§ WHAT IS NEEDED:
Beginning at the line containing "É admirável a", output every line to the end of the data below exactly as it appears.
-- MATERIAL SUPPLIED follows --
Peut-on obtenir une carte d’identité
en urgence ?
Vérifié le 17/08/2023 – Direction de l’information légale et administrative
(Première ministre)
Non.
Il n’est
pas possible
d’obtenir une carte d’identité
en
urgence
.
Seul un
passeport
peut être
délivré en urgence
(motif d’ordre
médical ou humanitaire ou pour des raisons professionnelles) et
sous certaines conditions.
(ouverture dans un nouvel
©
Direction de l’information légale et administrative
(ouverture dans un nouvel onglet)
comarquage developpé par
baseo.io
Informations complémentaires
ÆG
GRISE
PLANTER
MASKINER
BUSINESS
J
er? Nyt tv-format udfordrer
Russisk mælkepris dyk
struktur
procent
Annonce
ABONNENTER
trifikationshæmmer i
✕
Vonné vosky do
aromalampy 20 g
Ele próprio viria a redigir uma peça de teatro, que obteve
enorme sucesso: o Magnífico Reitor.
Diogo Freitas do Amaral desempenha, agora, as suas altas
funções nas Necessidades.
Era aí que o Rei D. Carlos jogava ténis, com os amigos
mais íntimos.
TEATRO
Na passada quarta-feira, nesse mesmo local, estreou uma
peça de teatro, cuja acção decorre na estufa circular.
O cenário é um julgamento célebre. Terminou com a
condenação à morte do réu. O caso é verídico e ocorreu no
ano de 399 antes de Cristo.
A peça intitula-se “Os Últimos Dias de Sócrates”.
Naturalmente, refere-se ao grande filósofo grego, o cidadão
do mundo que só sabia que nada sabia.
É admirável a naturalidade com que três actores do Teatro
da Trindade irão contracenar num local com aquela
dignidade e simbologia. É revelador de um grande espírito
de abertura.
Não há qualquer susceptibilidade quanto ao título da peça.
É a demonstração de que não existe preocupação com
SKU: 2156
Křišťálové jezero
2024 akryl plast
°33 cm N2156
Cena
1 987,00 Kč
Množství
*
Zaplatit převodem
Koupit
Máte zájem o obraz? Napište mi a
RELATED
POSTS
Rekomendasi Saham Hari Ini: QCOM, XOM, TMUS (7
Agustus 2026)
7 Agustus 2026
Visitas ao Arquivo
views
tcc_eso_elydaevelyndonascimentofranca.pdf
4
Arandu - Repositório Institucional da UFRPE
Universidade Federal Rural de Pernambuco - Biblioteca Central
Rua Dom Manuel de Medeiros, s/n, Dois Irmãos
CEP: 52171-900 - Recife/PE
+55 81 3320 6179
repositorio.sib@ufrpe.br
-- MATERIAL SUPPLIED concluded --
§ SOLUTION FOR THIS PROBLEM:
É admirável a naturalidade com que três actores do Teatro
da Trindade irão contracenar num local com aquela
dignidade e simbologia. É revelador de um grande espírito
de abertura.
Não há qualquer susceptibilidade quanto ao título da peça.
É a demonstração de que não existe preocupação com
SKU: 2156
Křišťálové jezero
2024 akryl plast
°33 cm N2156
Cena
1 987,00 Kč
Množství
*
Zaplatit převodem
Koupit
Máte zájem o obraz? Napište mi a
RELATED
POSTS
Rekomendasi Saham Hari Ini: QCOM, XOM, TMUS (7
Agustus 2026)
7 Agustus 2026
Visitas ao Arquivo
views
tcc_eso_elydaevelyndonascimentofranca.pdf
4
Arandu - Repositório Institucional da UFRPE
Universidade Federal Rural de Pernambuco - Biblioteca Central
Rua Dom Manuel de Medeiros, s/n, Dois Irmãos
CEP: 52171-900 - Recife/PE
+55 81 3320 6179
repositorio.sib@ufrpe.br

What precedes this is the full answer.